Hamburg. Immer mehr Länder kehren zu G9 am Gymnasium zurück. In der Hansestadt gilt der Schulfrieden – bis 2020.

Der Blick der rot-grünen Rathaus-Koalitionäre nach Nordrhein-Westfalen verheißt derzeit nichts Gutes: Auf die Laune der Hiesigen schlägt nicht nur, dass das gleichfarbige Bündnis in Düsseldorf vor ein paar Wochen abgewählt worden ist. Am Mittwoch hat die Volksinitiative „G9-Jetzt“, die die Rückkehr zu dem um ein Jahr längeren Weg zum Abitur an Gymnasien fordert, Halbzeitbilanz gezogen. Rund 500.000 der erforderlichen 1,1 Millionen Unterstützer-Unterschriften sind innerhalb von sechs Monaten gesammelt worden. Rot-Grün in Hamburg hält vorerst strikt an G8 für die Gymnasien fest; G9 bieten die Stadtteilschulen flächendeckend an.

„Wir können es gut schaffen, aber wir müssen uns anstrengen“, sagte ein Sprecher der NRW-G9-Initiative. Bis Ende Oktober muss das Quorum erreicht sein, um die Fristen einzuhalten.
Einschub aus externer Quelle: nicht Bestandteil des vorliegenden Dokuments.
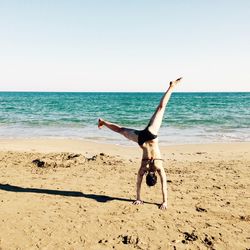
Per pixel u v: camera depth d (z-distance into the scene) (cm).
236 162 1148
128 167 1037
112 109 5469
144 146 621
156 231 526
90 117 3631
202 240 496
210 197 714
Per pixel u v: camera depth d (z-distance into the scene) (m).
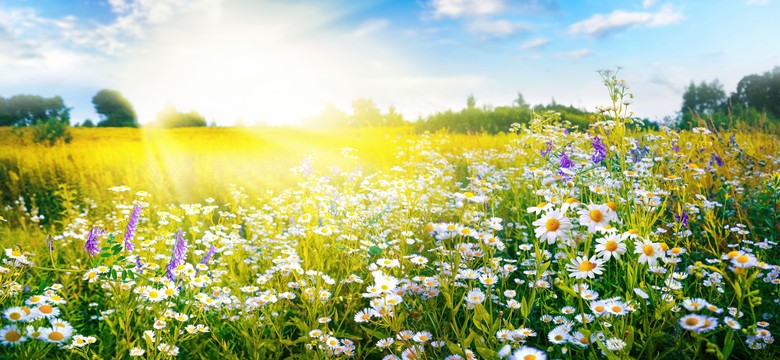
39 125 19.86
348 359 2.77
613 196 3.87
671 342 2.57
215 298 3.32
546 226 2.32
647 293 2.70
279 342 2.98
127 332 2.83
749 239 3.96
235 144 18.08
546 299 3.03
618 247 2.34
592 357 2.18
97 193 8.61
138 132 28.42
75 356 2.93
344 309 3.46
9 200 9.74
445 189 6.68
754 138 7.43
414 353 2.36
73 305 3.75
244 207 7.47
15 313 2.21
Es wäre das erste erfolgreiche Volksbegehren in NRW seit fast 40 Jahren. Da kann ein leidgeprüfter Bürgerschaftsabgeordneter, dem alle naslang eine Volksinitiative das parlamentarische Wasser abzugraben droht, ganz neidisch werden. Aber das ist eine andere Geschichte.

G8-Phalanx in den Ländern wackelt

Vielleicht ist der Kraftakt des Volksbegehrens an Rhein und Ruhr gar nicht mehr nötig, denn die Koalitionspartner in spe – CDU und FDP – haben sich in ihren Verhandlungen am Mittwoch bereits auf eine prinzipielle Rückkehr zu G9 verständigt. Danach sollen die Gymnasien grundsätzlich in neun Jahren zum Abitur führen (plus vier Jahre Grundschule). Standorten, die an dem um ein Jahr schnelleren Weg festhalten wollen, soll dies unbürokratisch ermöglicht werden.
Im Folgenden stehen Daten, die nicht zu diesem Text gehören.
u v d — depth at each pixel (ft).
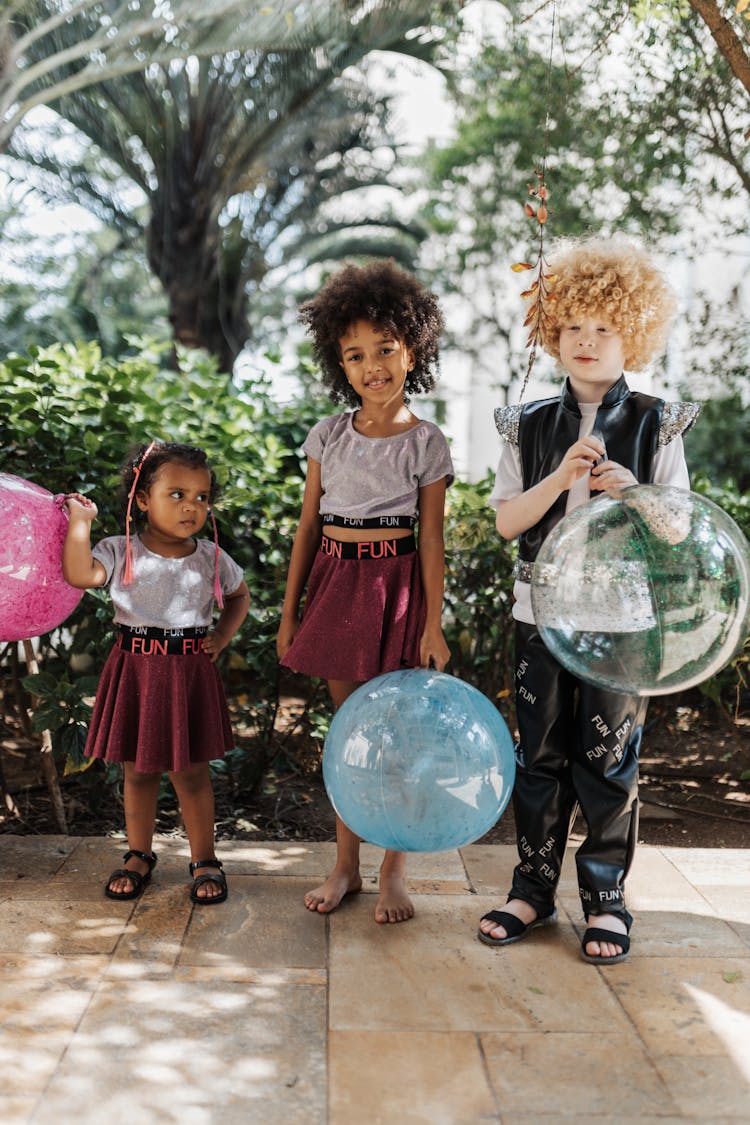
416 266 46.65
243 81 29.32
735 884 9.61
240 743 12.75
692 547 7.00
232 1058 6.51
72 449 11.16
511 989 7.50
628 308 8.03
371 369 8.50
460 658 12.66
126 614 8.77
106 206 38.42
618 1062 6.57
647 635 6.99
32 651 10.55
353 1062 6.49
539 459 8.33
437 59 28.19
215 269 35.04
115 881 8.95
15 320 55.93
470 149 38.14
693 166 21.18
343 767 7.59
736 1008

Die Entwicklung im einwohnerreichsten Flächenland erhöht den politischen Druck, auch in Hamburg zu G9 zurückzukehren. Es ist längst so, dass die G8-Phalanx in den westdeutschen Ländern bedenklich bröckelt – Koalitionsfarben sind dabei nicht einmal entscheidend. Das rot-grün regierte Niedersachsen hat die Rolle rückwärts zu G9 bereits vollzogen. Auch die CSU in Bayern ist dabei, diesen Schritt zu gehen. Und nun Schleswig-Holstein, wo der Wahlsieger Daniel Günther (CDU) nicht zuletzt mit dem Versprechen gepunktet hat, G9 an den Gymnasien wieder einzuführen. Schon argwöhnt mancher, Hamburg könnte in naher Zukunft das kleine gallische Dorf sein, das an G8 festhält.
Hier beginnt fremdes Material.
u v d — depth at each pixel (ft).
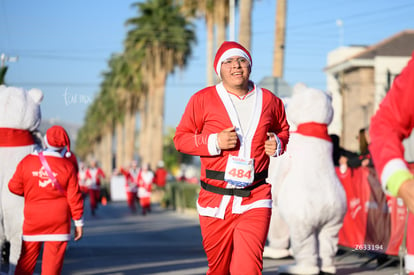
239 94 18.22
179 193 105.40
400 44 139.95
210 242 18.21
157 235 58.85
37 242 23.32
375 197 34.99
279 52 97.19
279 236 38.29
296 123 29.96
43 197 23.17
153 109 202.08
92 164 97.71
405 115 10.32
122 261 37.37
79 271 32.99
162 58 197.98
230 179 17.56
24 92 26.04
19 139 25.59
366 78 140.97
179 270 33.14
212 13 136.87
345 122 148.56
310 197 28.76
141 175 95.09
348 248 38.52
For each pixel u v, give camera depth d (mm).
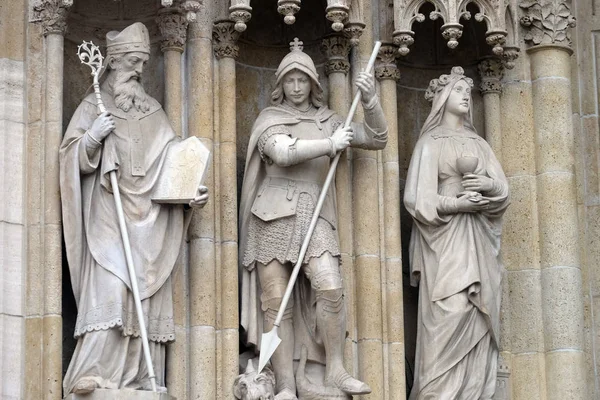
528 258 18016
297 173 16875
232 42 17297
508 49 18125
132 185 16312
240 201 17125
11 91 16562
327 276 16594
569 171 18156
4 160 16391
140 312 15891
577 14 18969
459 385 17047
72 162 16188
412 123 18453
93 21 17312
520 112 18297
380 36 17922
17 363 16078
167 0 16359
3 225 16266
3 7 16719
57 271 16156
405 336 17781
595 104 18812
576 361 17750
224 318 16703
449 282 17078
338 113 17531
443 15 17328
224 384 16562
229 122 17156
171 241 16406
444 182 17375
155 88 17219
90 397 15703
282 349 16688
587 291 18375
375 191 17469
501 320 17828
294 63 17031
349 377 16656
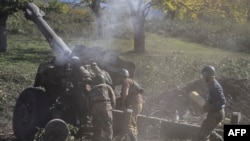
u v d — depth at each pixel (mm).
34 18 12039
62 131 8594
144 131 9609
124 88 9242
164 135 9570
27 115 9945
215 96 8320
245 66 16719
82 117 9133
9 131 10844
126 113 8992
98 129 8531
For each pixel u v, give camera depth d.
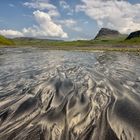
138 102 9.55
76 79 13.84
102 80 13.62
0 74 17.19
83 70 18.39
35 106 8.77
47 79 14.09
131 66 23.33
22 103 9.15
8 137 6.57
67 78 14.24
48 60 30.58
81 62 27.41
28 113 8.12
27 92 10.77
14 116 7.90
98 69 19.69
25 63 25.89
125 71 19.06
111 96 10.09
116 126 7.25
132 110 8.54
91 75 15.44
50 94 10.24
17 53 48.94
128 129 7.09
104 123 7.36
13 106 8.84
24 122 7.44
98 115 7.91
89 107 8.58
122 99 9.77
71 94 10.16
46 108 8.54
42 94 10.29
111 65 23.95
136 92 11.26
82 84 12.33
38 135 6.65
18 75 16.42
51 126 7.14
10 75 16.56
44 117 7.75
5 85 12.91
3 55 41.09
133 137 6.66
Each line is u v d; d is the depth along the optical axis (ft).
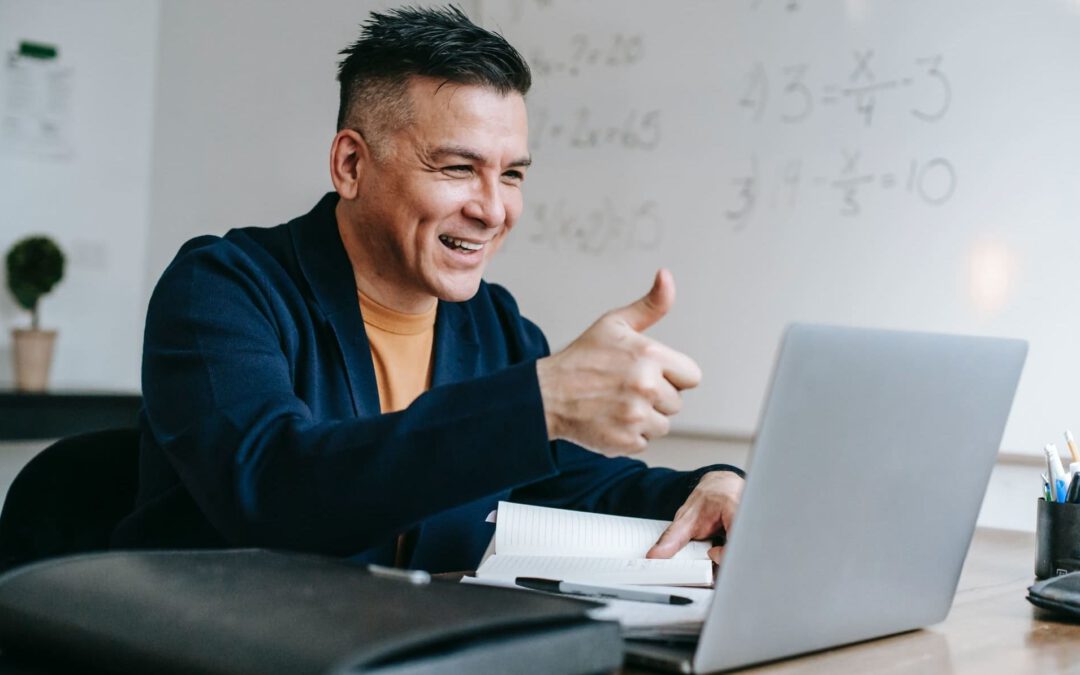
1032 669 2.51
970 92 7.15
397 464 2.66
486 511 4.30
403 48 3.88
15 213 10.93
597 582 2.96
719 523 3.48
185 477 3.07
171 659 1.80
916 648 2.70
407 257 4.06
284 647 1.72
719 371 8.16
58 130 11.13
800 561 2.32
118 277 11.50
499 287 4.96
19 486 4.06
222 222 10.94
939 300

Jahre überstürzter Reformen

Nun ist die Lage im Stadtstaat mit seinen kurzen Wegen insofern anders als in Flächenländern, als für jedes Kind nach der Grundschulzeit G9 auch schon jetzt gut an einer Stadtteilschule erreichbar ist. Jedem, der will, steht die längere Schulzeit also offen. Und: Trotz G8 ist der Zulauf zu den Gymnasien in den vergangenen Jahren größer geworden. Hinzu kommt, dass CDU, SPD und Grüne 2010 einen Schulfrieden geschlossen haben, der eine Änderung der Schulstruktur bis 2020 ausschließt. Alle drei Parteien haben erklärt, sich daran halten zu wollen.

Danach könnte allerdings Schluss mit dem Frieden sein, der nach Jahren überstürzter Reformen geschlossen wurde, um den Schulen mehr Ruhe zu eigenständiger Entwicklung zu geben. Mit Blick auf die nächste Bürgerschaftswahl, die passenderweise 2020 stattfindet, hat der Landesvorstand der CDU die Bildungsexperten der Partei jetzt gebeten, bis zum Jahresende eine Empfehlung zum Komplex G8/G9 auszusprechen. Dabei dürfte die erfolgreiche Wahlkampfstrategie der schleswig-holsteinischen Parteifreunde durchaus eine Rolle spielen. Es war übrigens ein CDU-geführter Senat, der 2002 G8 in Hamburg startete.

Keine starke Bewegung zurück zu G9

Deutliche Sympathien für die Rückkehr zu G9 zeigten nur die Linken, die allerdings forderten, dann müssten auch die Gymnasien Verantwortung zum Beispiel für die Inklusion übernehmen, die bislang praktisch allein Aufgabe der Stadtteilschulen ist. Die beiden Schulformen wären dann ohnehin nicht mehr so richtig zu unterscheiden. „Wieso denkt ausgerechnet die CDU darüber nach, die Schule für alle zu schaffen?“, fragt Grünen-Bürgerschaftsfraktionschef Anjes Tjarks.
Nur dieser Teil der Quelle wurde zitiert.